Data to process:
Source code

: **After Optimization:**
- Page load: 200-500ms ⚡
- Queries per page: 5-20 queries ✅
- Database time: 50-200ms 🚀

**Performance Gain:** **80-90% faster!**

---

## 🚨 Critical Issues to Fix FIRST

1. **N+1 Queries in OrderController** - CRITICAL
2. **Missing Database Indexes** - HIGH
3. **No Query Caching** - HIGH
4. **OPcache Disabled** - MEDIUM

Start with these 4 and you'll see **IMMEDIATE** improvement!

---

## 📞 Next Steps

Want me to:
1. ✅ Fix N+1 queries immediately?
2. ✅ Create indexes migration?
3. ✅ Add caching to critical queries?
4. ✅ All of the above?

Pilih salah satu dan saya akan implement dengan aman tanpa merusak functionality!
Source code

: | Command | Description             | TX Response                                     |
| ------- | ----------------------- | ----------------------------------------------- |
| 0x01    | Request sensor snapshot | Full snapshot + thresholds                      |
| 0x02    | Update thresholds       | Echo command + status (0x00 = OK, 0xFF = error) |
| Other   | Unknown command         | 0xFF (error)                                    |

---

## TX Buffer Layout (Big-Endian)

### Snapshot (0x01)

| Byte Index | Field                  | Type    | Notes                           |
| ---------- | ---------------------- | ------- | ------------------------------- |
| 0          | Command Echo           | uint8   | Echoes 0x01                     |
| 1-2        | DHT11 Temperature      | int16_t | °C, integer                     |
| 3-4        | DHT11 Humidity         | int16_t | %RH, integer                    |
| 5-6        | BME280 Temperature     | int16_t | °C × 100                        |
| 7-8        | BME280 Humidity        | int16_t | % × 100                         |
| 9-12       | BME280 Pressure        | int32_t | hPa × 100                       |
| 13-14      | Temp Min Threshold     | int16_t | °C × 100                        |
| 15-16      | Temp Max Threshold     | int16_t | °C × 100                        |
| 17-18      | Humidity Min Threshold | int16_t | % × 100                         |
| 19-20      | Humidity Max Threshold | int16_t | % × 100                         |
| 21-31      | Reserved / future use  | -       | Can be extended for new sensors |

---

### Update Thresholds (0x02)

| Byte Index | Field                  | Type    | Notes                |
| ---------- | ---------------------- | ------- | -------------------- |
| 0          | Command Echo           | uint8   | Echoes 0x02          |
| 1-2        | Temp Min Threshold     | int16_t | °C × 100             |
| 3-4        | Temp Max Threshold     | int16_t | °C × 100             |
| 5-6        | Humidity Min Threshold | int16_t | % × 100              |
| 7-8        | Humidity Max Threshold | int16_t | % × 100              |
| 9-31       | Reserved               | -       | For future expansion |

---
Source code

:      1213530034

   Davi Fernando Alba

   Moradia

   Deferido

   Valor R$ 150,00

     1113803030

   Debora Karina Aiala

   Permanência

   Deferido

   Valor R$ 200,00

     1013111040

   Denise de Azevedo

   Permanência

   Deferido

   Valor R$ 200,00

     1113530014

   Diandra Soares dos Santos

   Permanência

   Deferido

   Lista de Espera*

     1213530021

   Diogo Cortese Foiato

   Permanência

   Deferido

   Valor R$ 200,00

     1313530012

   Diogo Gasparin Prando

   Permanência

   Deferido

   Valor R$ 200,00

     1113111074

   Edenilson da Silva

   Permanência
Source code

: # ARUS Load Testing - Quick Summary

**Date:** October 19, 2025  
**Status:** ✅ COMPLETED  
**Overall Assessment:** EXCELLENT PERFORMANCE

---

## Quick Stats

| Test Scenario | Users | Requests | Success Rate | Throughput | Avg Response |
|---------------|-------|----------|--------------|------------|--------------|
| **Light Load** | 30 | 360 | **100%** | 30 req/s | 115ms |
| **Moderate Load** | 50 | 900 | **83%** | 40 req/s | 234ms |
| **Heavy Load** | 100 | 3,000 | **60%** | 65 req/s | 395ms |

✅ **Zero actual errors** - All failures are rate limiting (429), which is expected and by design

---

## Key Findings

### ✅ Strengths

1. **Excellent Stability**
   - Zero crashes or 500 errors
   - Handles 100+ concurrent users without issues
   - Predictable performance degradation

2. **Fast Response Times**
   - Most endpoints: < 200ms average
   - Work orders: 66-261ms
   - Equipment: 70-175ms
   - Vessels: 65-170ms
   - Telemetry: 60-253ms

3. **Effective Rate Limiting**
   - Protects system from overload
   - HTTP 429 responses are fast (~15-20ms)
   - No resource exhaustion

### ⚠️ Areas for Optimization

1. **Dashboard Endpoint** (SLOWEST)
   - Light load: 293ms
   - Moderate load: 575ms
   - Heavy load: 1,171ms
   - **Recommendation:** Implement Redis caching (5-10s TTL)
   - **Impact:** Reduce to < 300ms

Directions for this task: State in a single number how many lines in the data include the word "Temperature".

Answer space: 2